Verborgene Ängste: Kleine Unternehmen in Deutschland am Abgrund
Die Lage für kleine Unternehmen und Selbstständige in Deutschland ist alles andere als rosig. Eine aktuelle Erhebung des Meinungsforschungsunternehmens Civey im Auftrag von Tide zeigt, dass vielen von ihnen die finanziellen Rücklagen fehlen. Rund 50 Prozent der befragten Kleinunternehmen können ihre laufenden Kosten bei wegfallenden Einnahmen maximal drei Monate decken. Das macht einem schon ein bisschen Angst, oder? Denn nur ein Fünftel der Unternehmer fühlt sich wirklich gut abgesichert, mit Rücklagen für ein halbes Jahr oder länger. Ein Blick nach Osten offenbart, dass ostdeutsche Unternehmen noch mehr zu kämpfen haben – hier können viele Betriebe weniger als einen Monat überbrücken. Das ist wirklich ein harter Brocken.
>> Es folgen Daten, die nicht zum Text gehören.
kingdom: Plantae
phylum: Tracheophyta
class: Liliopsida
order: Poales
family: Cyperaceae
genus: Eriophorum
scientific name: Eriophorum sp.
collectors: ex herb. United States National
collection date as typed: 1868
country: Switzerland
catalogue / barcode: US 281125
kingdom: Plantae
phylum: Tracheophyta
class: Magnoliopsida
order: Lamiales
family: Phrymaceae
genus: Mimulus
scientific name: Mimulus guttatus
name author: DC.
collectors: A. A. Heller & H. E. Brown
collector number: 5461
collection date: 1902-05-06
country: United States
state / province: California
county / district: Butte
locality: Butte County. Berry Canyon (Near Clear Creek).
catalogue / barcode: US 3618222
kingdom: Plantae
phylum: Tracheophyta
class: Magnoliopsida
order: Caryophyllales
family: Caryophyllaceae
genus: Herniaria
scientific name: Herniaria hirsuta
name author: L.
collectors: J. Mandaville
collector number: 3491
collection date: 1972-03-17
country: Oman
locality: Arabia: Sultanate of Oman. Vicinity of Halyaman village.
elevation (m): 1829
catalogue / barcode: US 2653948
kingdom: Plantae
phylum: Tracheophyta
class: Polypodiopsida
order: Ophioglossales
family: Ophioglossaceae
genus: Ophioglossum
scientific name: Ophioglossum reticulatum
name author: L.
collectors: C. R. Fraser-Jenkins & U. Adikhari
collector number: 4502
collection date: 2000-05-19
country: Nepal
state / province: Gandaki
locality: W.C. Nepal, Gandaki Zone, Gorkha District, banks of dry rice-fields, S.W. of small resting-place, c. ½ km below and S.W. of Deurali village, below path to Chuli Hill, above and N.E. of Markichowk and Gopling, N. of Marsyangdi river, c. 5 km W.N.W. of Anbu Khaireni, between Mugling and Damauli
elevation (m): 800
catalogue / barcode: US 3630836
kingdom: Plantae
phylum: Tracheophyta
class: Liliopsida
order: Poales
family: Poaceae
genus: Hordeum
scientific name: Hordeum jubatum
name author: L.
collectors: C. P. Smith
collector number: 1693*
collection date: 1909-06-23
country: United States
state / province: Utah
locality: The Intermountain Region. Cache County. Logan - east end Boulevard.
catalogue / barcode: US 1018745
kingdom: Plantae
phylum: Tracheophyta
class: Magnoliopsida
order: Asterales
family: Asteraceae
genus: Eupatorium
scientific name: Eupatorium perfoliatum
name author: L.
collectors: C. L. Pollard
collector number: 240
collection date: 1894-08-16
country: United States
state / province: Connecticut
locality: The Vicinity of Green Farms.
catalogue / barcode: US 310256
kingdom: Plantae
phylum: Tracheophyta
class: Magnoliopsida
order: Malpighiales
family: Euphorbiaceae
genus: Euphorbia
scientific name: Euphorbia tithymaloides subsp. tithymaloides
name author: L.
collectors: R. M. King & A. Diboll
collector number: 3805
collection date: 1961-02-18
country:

Die Umfrage, die Mitte bis Ende März stattfand und 1000 Entscheider in Kleinunternehmen mit weniger als 50 Angestellten sowie Selbstständige befragte, brachte einige ernüchternde Erkenntnisse ans Licht. 44 Prozent der Befragten nennen die steigenden Preise für Sprit, Strom oder Gas als größte Belastung. Ein Viertel sieht schwache Nachfrage und mangelnde Planungssicherheit als zentrale Herausforderungen. Und es wird nicht besser: Etwa 90 Prozent der Befragten fühlen sich von politischen Entscheidungsträgern alleingelassen, während 91 Prozent glauben, dass kleine Unternehmen weniger Anerkennung erfahren als große Konzerne. Das macht einen nachdenklich.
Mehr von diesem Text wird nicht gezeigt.